You write: “inscript2 I did not know about this one! Your link is related to a Red Hat package, and the links in their README are dead; do you know if there is a homepage? I'm going to make an official port for FreeBSD, that will solve the problem with Hindi.”

I don’t know of any other home page than:

https://releases.pagure.org/inscript2/

That work was done by Red Hat. I pinged the guy who did that today and asked him to get it upstreamed so it will be included in the next m17n-db release. Apparently he only did not yet upstream it because there were still problems with the inscript2 standard, apparently the Indian government was a bit slow in releasing the inscript2 standard. But now it seems mature enough and he said there is no reason against upstreaming it and he will do it soon.

In my ibus-typing-booster package for openSUSE, I just include that inscript2-20160423.tar.gz tar ball, see: https://build.opensuse.org/package/show/M17N/ibus-typing-booster As soon as this is included in a future release of m17n-db, I’ll remove that.

Of course ibus-typing-booster still works without that, but you can use only inscript and not inscript2 then for Indian languages.

mike-fabian avatar Jun 11 '18 20:06 mike-fabian

You wrote: “Did you install m17n from the ports or the packages? ATM they install version 1.7.0.”

I used “pkg install m17n-lib”, “pkg install m17n-db”, and “pkg install ibus-m17n”. This gave me the following versions:

ibus-m17n-1.3.4.16 m17n-db-1.7.0 m17n-lib-1.7.0_2

mike-fabian avatar Jun 11 '18 20:06 mike-fabian

What you write about the Korean settings in KDE looks like keyboard settings, it seems related to whether you use a "real" Korean keyboard which is almost like the US English keyboard but with some extra keys "Hanja/Hangul". If one uses a regular US English keyboard to write Korean, that should work fine but you probably have to choose to use one of the alternatives to the real "Hanja/Hangul" keys.

This has nothing to do with the "ko-romaja" input method from m17n.

mike-fabian avatar Jun 11 '18 20:06 mike-fabian

Oops... I just noticed that after upgrading m17n-lib and m17n-db, I forgot to reinstall ibus-m17n! Now the problem with ibus list-engine is solved.

Job item. Please extend the forum thread on m17n input methods, starting after its final line. These rows have no connection to the forum thread on m17n input methods.

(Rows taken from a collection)

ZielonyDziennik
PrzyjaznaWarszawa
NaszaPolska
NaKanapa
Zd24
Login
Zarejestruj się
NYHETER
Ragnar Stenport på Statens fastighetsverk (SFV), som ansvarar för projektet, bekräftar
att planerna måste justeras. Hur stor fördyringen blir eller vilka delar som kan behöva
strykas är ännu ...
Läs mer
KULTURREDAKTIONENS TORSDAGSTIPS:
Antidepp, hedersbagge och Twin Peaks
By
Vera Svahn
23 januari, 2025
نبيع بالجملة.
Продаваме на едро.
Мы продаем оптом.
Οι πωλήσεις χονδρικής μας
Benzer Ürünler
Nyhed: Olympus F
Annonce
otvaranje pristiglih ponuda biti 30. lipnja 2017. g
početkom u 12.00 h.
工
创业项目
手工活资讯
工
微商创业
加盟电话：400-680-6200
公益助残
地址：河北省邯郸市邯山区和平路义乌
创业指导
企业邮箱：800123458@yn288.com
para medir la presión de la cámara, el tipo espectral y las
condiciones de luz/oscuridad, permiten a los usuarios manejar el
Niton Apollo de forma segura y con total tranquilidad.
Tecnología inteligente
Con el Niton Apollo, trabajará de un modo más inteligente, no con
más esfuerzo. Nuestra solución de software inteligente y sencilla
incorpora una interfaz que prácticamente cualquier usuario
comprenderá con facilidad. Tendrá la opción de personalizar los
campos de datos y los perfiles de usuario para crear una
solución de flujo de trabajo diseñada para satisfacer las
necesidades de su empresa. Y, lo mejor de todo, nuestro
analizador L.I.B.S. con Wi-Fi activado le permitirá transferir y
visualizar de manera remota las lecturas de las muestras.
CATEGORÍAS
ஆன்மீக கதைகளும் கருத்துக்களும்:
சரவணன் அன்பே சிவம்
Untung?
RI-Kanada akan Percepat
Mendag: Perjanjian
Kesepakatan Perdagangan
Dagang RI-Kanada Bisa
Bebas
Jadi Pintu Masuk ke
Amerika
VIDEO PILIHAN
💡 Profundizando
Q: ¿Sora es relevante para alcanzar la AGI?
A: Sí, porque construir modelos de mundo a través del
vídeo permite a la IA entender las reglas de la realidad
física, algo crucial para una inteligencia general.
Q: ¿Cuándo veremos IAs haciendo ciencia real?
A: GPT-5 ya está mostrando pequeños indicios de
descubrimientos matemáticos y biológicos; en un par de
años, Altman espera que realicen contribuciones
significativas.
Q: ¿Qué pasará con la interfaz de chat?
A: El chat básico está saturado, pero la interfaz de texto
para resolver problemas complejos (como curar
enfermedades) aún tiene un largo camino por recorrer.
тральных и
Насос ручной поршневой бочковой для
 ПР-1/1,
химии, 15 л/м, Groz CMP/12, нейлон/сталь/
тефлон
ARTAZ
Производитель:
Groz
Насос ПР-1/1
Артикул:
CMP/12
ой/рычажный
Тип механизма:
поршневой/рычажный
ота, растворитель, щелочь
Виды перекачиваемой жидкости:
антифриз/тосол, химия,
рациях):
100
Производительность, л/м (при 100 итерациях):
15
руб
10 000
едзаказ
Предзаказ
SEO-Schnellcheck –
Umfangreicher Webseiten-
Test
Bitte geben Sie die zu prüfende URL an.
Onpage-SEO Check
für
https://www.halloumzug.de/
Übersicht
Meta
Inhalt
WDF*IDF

Task answer.
thierry-FreeBSD avatar Jun 11 '18 20:06 thierry-FreeBSD

Could you find anything which causes the problem? The Korean test case works fine for me on Fedora 28, so I guess this is a problem specific to FreeBSD.

mike-fabian avatar Jun 27 '18 07:06 mike-fabian

Yes, it is surely specific to FreeBSD. I have tried many things, without success for the moment. Besides this test, everything seems OK, and ibus-typing-booster is working fine. (sorry for the delay)

thierry-FreeBSD avatar Jul 01 '18 16:07 thierry-FreeBSD

The Korean test is the only one which is failing when doing

python3 m17n_translit.py

?

mike-fabian avatar Jul 01 '18 20:07 mike-fabian

Its output is:

**********************************************************************
File "m17n_translit.py", line 261, in __main__.Transliterator
Failed example:
    trans.transliterate(list('annyeonghaseyo'))
Expected:
    '\uc548\ub155\ud558\uc138\uc694'
Got:
    '\uc548\ub155\uc138\u315b'
**********************************************************************
1 items had failures:
   1 of  31 in __main__.Transliterator
***Test Failed*** 1 failures.

thierry-FreeBSD avatar Jul 01 '18 20:07 thierry-FreeBSD

Did you find anything new here?

mike-fabian avatar Dec 09 '18 06:12 mike-fabian

I've just upgraded ITB to 2.3.1, and launched the tests again. Meanwhile, many dependencies (ibus, etc.) have been upgraded. But unfortunately, the Korean test still ends with the message:

======================================================================
FAIL: test_korean (test_itb.ItbTestCase)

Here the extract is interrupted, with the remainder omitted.